POLAND – This Saturday’s annual field day of the western Maine chapter of the Small Woodland Owners Association of Maine will focus on big trees, oak management techniques and white oak at the Fred Huntress Tree Farm.

The 100-acre farm is on Strout Road, which is one mile up the Oak Hill Road off Route 26. It starts at 9 a.m.

The field day will focus on the passion of a man who has devoted his life to forestry and promoting oak “purely for my own enjoyment.”

“It’s my own enjoyment of the woodlands as much as anything. I like to see big trees,” Huntress said.

Huntress has owned the land for 40 years. He added to it in 1976, 1982 and the mid-90s to bring it up to the 100 acres it is today. Eighty-five acres of it are forested.

In the 1800s, the original piece was a pasture, which was abandoned and pines had grown up on it. Shortly before Huntress bought it, it was clear cut and oaks began to grow on it.

Huntress has cultivated and promoted the growth of oaks by “managing from below,” which involves killing off sub-par trees by girdling. That includes ice storm damaged trees, suppressed trees and two-to-six-inch trees that would never make commercial grade.

The walking tour will include several big trees as well as an impressive stand of primarily red oak.

“I’ve got some whopping nice pine trees here but basically, I’ve got this nice stand of oak that came in after a clear cut in the ’50s,” he said. “When I bought it, it was barely pulpwood size. I didn’t think it would amount to anything.”

The tour will also show off his white oaks, which he describes as “my favorite tree,” although they are fairly rare in Oxford County.
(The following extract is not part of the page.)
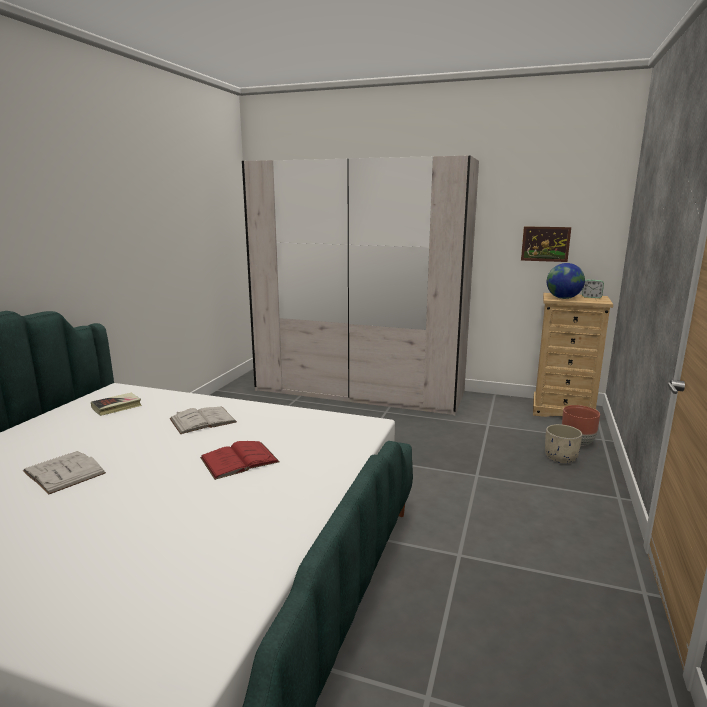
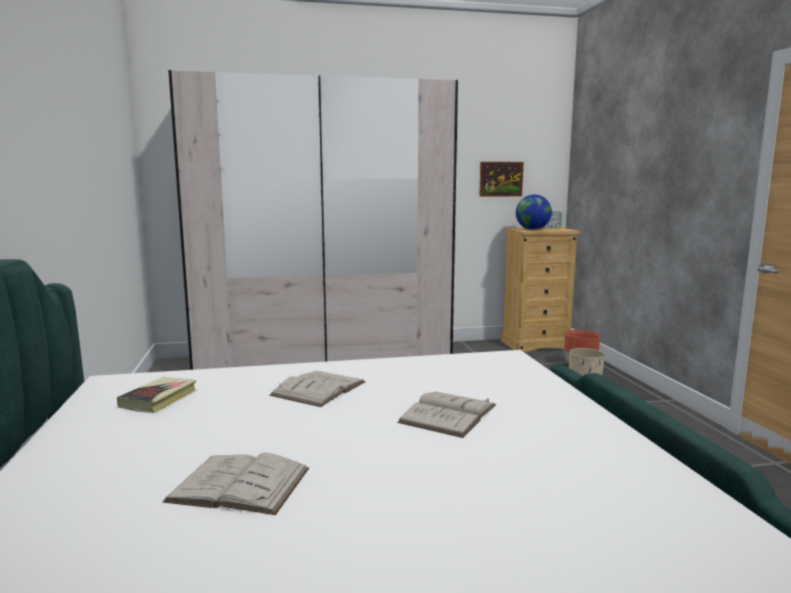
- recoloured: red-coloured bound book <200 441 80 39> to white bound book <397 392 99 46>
A narrow streak of white oaks runs through Casco, Otisfield, Poland, through Lewiston and stretches up into Gardiner, across the Kennebec into Pittston and stops in Whitefield.

They were used to make timbers for sailing ships, flooring and are also prevalent in the Appalachian country where they are used to make white oak barrels to age whiskey. “It’s an awful nice wood but we don’t have enough of it to command any market,” Huntress said, noting that soil and climate determine where they grow.

Fred, a longtime member of SWOAM and director of the western Maine chapter, will also talk about invasive plants, including the one he calls “the strangling plant.”

“I’ve got a bittersweet that’s 2-½ inches in diameter. It’s a monstrous thing. It killed the 12-inch ash tree it went around,” he said. He will also show examples of buckthorn and barberry.

Fred offers three tongue-in-cheek secrets for successful woodland management: “Buy a woodlot when you’re young, work like hell and live to an old age.”

Foresters Don Feeney and Merle Ring will also speak.

The field day is open to the public. Coffee and doughnuts will be available at 8:30 a.m.